CIOs should be looking for deep virtualization implementations. The market is proven. Backroom tinkering, or very tentative testing initiatives should be changed to bold virtualization endeavours. Virtualize every x86 workload to start with, bearing in mind current restrictions related to real-time sensitive operations. Don’t accept from the business that things cannot be shut down. Don’t be afraid to ask for outside help. That can really get things moving.
The business, after all, has tasked you with providing a dramatically better service at dramatically lower costs. Voila! Ladies and Gentlemen, I present the solution – it’s called virtualization@scale.
Small virtualization clusters of say 6-8 nodes, should be seriously questioned, particularly if there are multiples of physical servers still running their workloads sitting around. Look to the maximum configurations of the said hypervisor platform, and build to those specifications.
You can trust those specifications (+/-10%). EMC, for example, invests in some seriously large validation facilities. These are used to test the typical configurations for all kinds of industries and needs, and all the tweaking of the engineers is documented and released as architecture blueprints. You can use those as-is literally. There is no need to redo that testing again in-house. IT has an atypical desire to conduct “we need to do internal" tests even if the rest of the world has already tested.
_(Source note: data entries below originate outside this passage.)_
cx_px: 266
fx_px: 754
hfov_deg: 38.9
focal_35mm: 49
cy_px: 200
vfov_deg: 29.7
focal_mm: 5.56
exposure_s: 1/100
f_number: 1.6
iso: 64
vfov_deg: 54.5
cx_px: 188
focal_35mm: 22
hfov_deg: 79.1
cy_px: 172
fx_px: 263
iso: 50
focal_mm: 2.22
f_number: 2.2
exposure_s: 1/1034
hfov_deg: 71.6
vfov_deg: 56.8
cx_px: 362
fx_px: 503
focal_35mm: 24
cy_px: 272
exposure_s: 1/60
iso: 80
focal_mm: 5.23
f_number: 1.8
This literally is costing you money!
If on the other hand IT was able to characterize and document the characteristics of workloads better, then those could literally be given to a vendor for testing without the upfront invest and loss of time.
Workload and function characterisation is a serious advantage in that spending can be limited to the functions needed - think lean. Further, as new paradigms or delivery patforms come into play, these same specifications determine how rapidly your organisation can gain early adopter advantage!
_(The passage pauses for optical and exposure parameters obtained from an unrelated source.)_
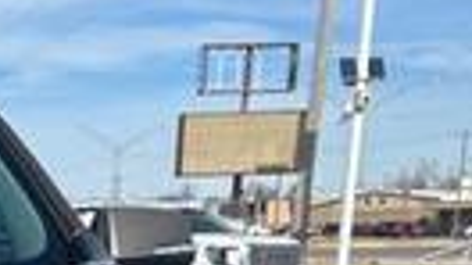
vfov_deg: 10.2
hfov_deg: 16.6
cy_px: 548
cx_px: -375
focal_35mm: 108
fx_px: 1351
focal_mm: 5.7
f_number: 1.5
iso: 50
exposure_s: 1/4274
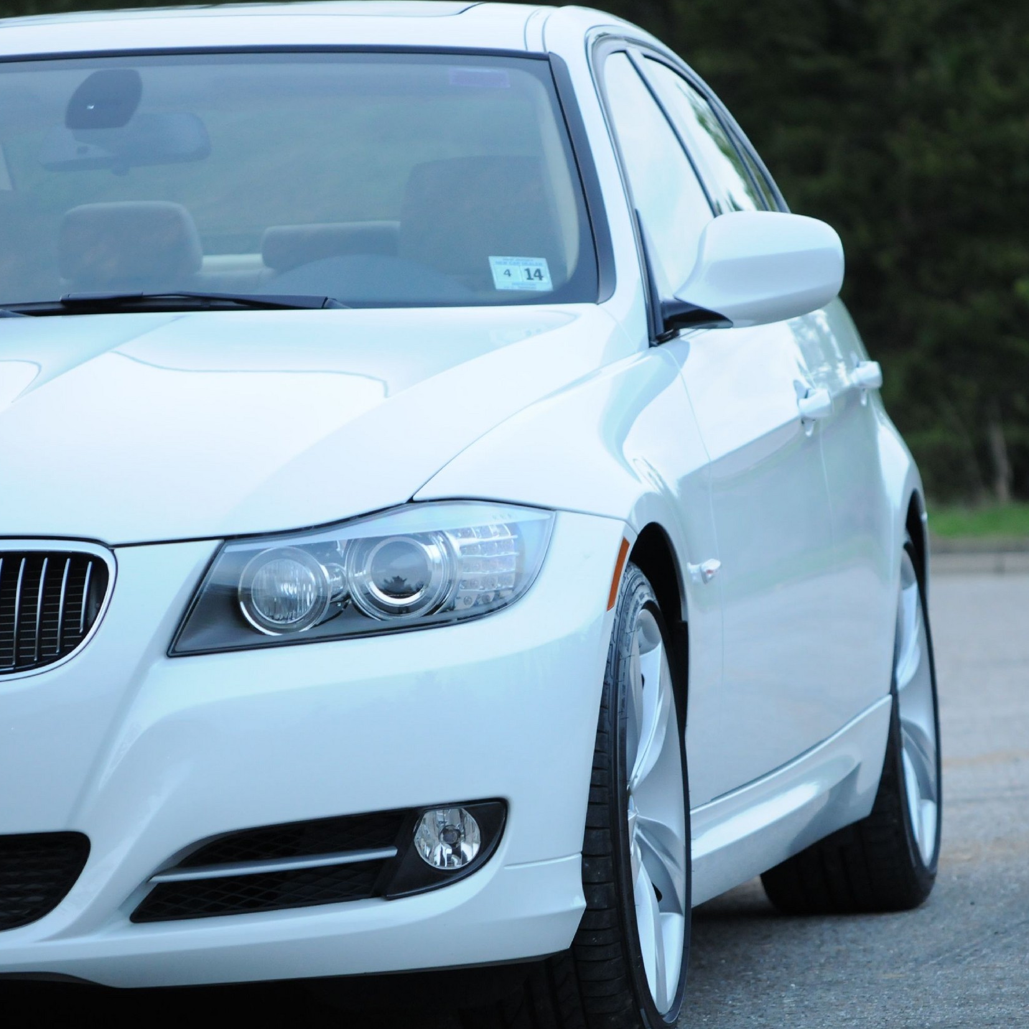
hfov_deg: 7.6
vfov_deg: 7.6
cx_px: 620
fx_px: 7769
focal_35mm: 231
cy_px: 515
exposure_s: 1/50
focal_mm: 120
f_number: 4.8
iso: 1000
The Cloud represents the ability of the CIO to treat IT as a business enabler. To do that, the Cloud needs to be embedded into all elements of the business. That entails that the organization running the Cloud needs to be business-savvy to spawn innovation, and cost-conscientious to reduce costs dramatically. Multi-disciplinary teams that cut across traditional IT silos, such as networking/storage/server need to grouped together for maximum benefits. Don’t forget the developers! They need to make sure that their applications can implicitly be dynamic and scale-on-demand, assuming that infrastructure is willing - that infrastructure is the Cloud and it is ready for prime time use!
The CIO should be fostering adoption of a Cloud Strategy for the organization to ensure end-2-end transformation of the organization. Ensuring cost avoidance and transforming IT-spend to sponsor development of revenue generating applications should be part of this strategy.
The CIO can foster early growth of business sponsors throughout the organization, promoting and defining use-cases for the business to leverage the Cloud value . Agility should be thought of holistically ensuring everything is possible to adjust and automate on the fly.
Don’t let your organization miss out on these relatively easy ways of radically enhancing competitiveness, while newer startups embrace 100% virtualization with the Cloud and effectively “steal” market share, erode brand value (especially by price-savvy consumers in the prevailing economy) and weaken market positioning.
CIOs should be fully sponsoring the change to full virtualization at every level, and support embedding of the Cloud in the fabric of the business and its IT needs. Complete CIO executive sponsorship is the critical piece that drives successful virtualization and transformation to Private Cloud!